4) Health care providers and the economy. Depression has a substantial health-economic impact. The UK Department of Health estimated (2007) that the cost of depression to England alone - including health service use, informal care and lost productivity - amounted to £20-24 billion per year. The NHS, social care and welfare system could benefit from significant savings if a biomarker could be used to tailor treatments according to likely response, decreasing the overall burden of depressive disorders and reducing the high costs associated with TRD.
5) The pharmaceutical industry and other organizations conducting clinical trials. The development of therapies for depression is hampered by disease heterogeneity. By identifying blood-based biomarkers for the phenotypic stratification of depressive disorders, our results could inform the design of more targeted clinical trials for both psychological and biological treatments for depression. Providing validated immune biomarkers could stimulate industry interest in re-purposing anti-inflammatory drugs for depressive disorders in a precisely defined subgroup of patients.
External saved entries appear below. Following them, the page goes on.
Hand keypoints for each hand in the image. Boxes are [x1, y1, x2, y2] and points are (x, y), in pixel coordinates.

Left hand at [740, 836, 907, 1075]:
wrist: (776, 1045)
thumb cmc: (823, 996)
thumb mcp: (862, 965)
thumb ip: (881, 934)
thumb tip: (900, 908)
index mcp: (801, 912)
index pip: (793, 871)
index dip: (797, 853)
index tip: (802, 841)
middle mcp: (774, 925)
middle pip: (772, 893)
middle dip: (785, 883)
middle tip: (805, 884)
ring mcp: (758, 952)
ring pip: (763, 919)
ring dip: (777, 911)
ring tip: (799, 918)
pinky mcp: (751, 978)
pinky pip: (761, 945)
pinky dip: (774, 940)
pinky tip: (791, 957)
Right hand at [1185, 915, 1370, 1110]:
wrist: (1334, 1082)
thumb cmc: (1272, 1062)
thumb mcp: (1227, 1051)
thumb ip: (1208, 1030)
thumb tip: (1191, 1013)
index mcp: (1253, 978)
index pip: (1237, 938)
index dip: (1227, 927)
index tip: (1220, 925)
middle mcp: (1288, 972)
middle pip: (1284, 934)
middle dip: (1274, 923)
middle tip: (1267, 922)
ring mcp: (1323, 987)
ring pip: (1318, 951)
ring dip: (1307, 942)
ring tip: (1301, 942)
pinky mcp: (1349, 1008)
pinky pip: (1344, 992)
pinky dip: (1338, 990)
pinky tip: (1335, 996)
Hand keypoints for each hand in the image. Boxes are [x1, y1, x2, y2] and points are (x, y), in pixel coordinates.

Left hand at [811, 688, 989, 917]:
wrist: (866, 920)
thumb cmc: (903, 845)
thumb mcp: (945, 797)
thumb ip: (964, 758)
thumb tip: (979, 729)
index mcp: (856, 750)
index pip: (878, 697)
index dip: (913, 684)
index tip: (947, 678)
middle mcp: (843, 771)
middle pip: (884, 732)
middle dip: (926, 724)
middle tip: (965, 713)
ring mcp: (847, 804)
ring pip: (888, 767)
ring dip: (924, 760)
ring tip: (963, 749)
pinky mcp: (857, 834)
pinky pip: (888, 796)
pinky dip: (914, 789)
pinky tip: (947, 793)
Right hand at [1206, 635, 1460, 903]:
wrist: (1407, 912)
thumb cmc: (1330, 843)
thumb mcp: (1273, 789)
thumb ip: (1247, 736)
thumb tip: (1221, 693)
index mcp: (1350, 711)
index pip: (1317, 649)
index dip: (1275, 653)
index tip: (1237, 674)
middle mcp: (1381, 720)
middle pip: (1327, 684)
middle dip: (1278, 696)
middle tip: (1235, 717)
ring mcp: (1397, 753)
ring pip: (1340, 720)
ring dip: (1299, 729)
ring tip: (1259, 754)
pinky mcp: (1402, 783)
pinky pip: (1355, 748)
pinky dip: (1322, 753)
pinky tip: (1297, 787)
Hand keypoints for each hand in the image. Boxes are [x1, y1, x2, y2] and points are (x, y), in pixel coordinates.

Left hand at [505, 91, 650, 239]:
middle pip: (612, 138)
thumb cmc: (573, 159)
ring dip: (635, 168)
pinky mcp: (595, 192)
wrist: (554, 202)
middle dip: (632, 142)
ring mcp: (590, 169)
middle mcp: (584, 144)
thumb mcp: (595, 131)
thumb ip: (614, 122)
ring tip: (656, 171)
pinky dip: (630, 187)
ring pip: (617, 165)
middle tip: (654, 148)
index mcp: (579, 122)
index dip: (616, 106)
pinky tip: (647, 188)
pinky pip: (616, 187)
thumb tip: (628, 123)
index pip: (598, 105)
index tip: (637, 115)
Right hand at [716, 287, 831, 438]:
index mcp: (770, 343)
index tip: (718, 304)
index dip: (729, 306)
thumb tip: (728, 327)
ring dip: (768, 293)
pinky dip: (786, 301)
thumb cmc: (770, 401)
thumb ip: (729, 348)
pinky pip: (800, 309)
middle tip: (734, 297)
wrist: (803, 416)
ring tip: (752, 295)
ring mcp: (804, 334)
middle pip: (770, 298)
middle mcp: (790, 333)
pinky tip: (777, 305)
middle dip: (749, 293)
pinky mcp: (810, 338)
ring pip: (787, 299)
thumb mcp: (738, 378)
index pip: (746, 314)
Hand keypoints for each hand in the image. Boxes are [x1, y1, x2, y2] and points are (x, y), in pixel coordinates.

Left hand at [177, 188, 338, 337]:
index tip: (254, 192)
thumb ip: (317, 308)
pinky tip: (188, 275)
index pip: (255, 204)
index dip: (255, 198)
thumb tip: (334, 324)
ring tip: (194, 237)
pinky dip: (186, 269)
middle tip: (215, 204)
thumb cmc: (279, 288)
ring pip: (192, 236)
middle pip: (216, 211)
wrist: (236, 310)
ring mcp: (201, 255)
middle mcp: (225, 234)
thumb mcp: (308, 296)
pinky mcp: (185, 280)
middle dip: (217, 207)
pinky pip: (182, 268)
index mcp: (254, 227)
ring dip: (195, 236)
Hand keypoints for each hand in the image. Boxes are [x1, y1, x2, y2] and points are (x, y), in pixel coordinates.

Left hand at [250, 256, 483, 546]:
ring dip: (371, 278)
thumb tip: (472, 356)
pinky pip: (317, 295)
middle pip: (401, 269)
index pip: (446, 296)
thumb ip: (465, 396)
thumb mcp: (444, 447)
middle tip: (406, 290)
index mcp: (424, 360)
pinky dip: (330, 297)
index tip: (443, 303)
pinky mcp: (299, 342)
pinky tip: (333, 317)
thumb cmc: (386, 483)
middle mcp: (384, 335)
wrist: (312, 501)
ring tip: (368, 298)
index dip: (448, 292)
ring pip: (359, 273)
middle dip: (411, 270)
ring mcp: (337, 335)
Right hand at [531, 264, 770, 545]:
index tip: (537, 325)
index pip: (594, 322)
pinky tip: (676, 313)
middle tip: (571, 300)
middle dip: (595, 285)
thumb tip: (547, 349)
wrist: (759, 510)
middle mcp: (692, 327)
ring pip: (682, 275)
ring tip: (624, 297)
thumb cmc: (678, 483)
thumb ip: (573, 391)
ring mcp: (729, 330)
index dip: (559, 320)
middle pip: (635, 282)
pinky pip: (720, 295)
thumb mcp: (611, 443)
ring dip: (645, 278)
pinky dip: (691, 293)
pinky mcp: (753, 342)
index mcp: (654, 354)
6) Medical researchers investigating other conditions. Our methods for peripheral blood biomarker identification are methodologically innovative. Our technical work and results will inform research strategies in other diseases with an immune component, or where the tissue of primary interest is inaccessible to sampling (especially other brain-based disorders).
7) The general public. A clear immune biomarker which guides treatment for depression could help to reduce the considerable stigma still associated with psychiatric disease.

Timescale: We aim to develop a biomarker and test it to the point of first validation in an independent dataset by the end of the fellowship period. If this is successful, the biomarker could rapidly be translated for clinical use in the UK and internationally within a few years. We anticipate that the economic and societal benefits from this and related research will occur within our professional lifetimes.